A song or two (without words) and a variation of the music by whistling on the fingers would be sure to bring anybody out of the osiers who was within reach of the outlandish concert, and so it proved, for a woman's head soon peered over a break in the dense cover. She wished to help to carry the boat herself, but the skipper's gallantry had scruples as to this proposal, so she disappeared and soon fetched a man, and we bore the canoe with some trouble through hedges and bushes, and over dykes and ditches, and at last through deep grassy fields, till she was safely placed on the canal.
The man was delighted by a two-franc piece. He had been well paid for listening to bad music. As for the boat she lay still and resigned, awaiting my next move, and as for me I sighed to give a last look backward, and to say with Byron—
"Adieu to thee, fair Rhine! How long delighted
The stranger fain would linger on his way!
Thine is a scene alike where souls united
Or lonely contemplation thus might stray;
And could the ceaseless vultures cease to prey
On self-condemning bosoms, it were here,
Where Nature, nor too sombre nor too gay,
Wild but not rude, awful yet not austere,
Is to the mellow earth as autumn to the year.

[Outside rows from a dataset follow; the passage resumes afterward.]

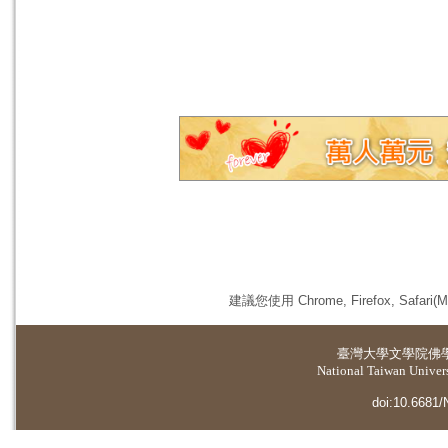
建議您使用 Chrome, Firefox, 
臺灣大學
文學院佛
National Taiwan Universi
doi:10.6681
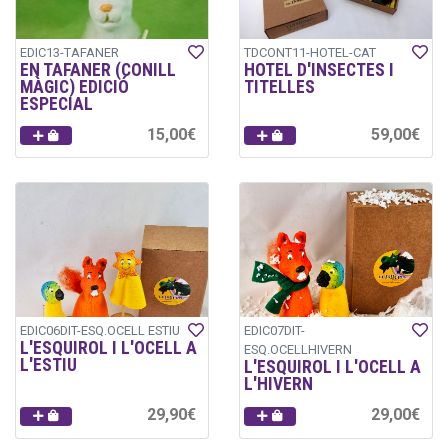
EDIC13-TAFANER
TDCONT11-HOTEL-CAT
EN TAFANER (CONILL
HOTEL D'INSECTES I
MÀGIC) EDICIÓ
TITELLES
ESPECIAL
15,00€
59,00€
EDIC06DIT-ESQ.OCELL ESTIU
EDIC07DIT-
L'ESQUIROL I L'OCELL A
ESQ.OCELLHIVERN
L'ESTIU
L'ESQUIROL I L'OCELL A
L'HIVERN
29,90€
29,00€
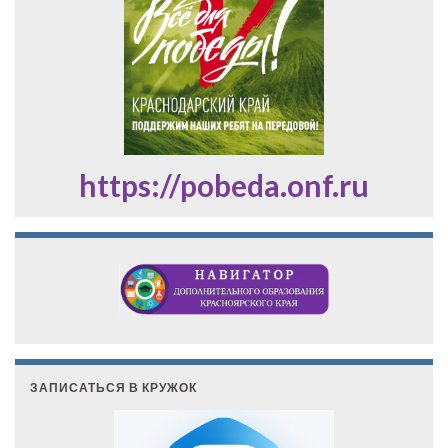
https://pobeda.onf.ru
ЗАПИСАТЬСЯ В КРУЖОК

Adieu to thee again! a vain adieu!
There can be no farewell to scene like thine;
The mind is colour'd by thy every hue;
And if reluctantly the eyes resign
Their cherish'd gaze upon thee, lovely Rhine!

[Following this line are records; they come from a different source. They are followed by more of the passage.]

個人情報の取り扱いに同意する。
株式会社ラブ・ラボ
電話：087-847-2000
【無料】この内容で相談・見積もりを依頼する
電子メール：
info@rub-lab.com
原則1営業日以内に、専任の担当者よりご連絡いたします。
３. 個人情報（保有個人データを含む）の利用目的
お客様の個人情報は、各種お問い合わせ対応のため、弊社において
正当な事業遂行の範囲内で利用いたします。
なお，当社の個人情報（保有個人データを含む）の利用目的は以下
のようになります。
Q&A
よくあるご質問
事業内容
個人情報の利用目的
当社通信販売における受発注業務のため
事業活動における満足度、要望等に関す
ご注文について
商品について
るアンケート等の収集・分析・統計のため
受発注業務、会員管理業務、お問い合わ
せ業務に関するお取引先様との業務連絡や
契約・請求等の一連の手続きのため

'Tis with the thankful glance of parting praise;
More mighty spots may rise, more glaring shine,
But none unite in one attaching maze
The brilliant, fair, and soft—the glories of old days.
The negligently grand, the fruitful bloom
Of coming ripeness, the white city's sheen,
The rolling stream, the precipice's gloom,
The forest's growth, and gothic walls between,
The wild rocks shaped as they had turrets been
In mockery of man's art; and these withal
A race of faces happy as the scene,
Whose fertile bounties here extend to all,
Still springing o'er thy banks, though empires near them fall.

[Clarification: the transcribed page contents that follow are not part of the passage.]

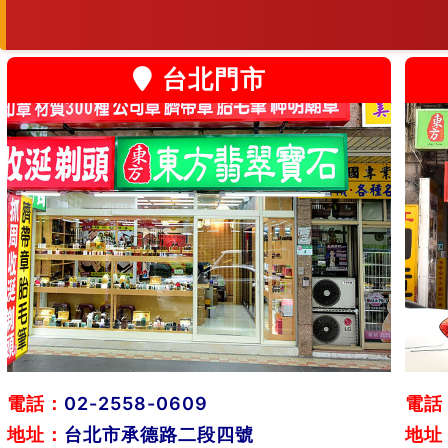
台北門市
電話：
02-2558-0609
電話
地址：
台北市承德路二段四號
地址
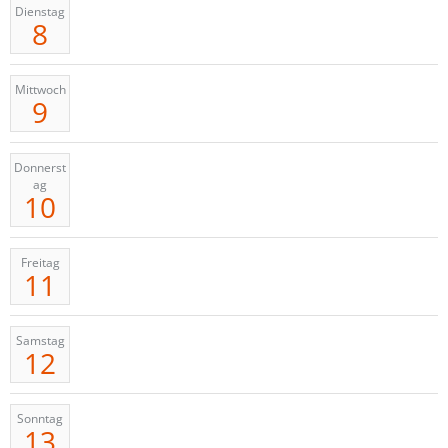
Dienstag
8
Mittwoch
9
Donnerst
ag
10
Freitag
11
Samstag
12
Sonntag
13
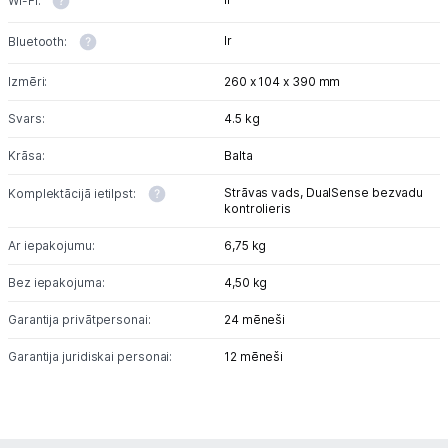
Wi-Fi:
Ir
Bluetooth:
Izmēri:
260 x 104 x 390 mm
Svars:
4.5 kg
Krāsa:
Balta
Strāvas vads,
DualSense bezvadu
Komplektācijā ietilpst:
kontrolieris
Ar iepakojumu:
6,75 kg
Bez iepakojuma:
4,50 kg
Garantija privātpersonai:
24 mēneši
Garantija juridiskai personai:
12 mēneši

But these recede. Above me are the Alps,
The palaces of nature, whose vast walls
Have pinnacled in clouds their snowy scalps,
And throned eternity in icy halls
Of cold sublimity, where forms and falls
The avalanche—the thunderbolt of snow!
All that expands the spirit, yet appals,
Gather around these summits, as to show
How earth may pierce to heaven, yet leave vain man below."
—Childe Harold, Canto III.
To my surprise and satisfaction the canal had a decided current in it, and in the right direction too. It is true that this current was only about two miles an hour, but even that is something; and though the little channel was hardly twelve feet wide, yet it was clear and deep, and by no means stupid to travel on.
After a few miles I came to a drawbridge, which rested within a foot of the water. A man came to raise the bridge by machinery, and he was surprised to see my way of passing it instead, that is, to shove my boat under it, while I quietly walked over the top and got into the boat at the other side. This was, without doubt, the first boat which had traversed the canal without the bridge being raised, but I had passed several very low bridges on the Danube, some of them not two inches above the surface of the water. The very existence of these proves that no boats pass there, and mine only passed by pulling it over the bridge itself. It may be asked, how such a low bridge fares in flood times? and the answer is, that the water simply flows all over it. In some cases the planks which form the roadway are removed when the water rises, and then the wayfaring man who comes to the river must manage in some other mode. His bridge is removed at the very time when the high water makes it most necessary.
The bridge man was so intelligent in his remarks that we determined to stop there and breakfast, so I left the canoe in his charge and found my way to a little publichouse at the hamlet of Gros Kembs, and helped the wizened old lady who ruled there to make me an omelette—my help, by the bye, consisted in ordering, eating, and paying for the omelette, for the rest she was sure to do well enough, as all French women can, and no English ones.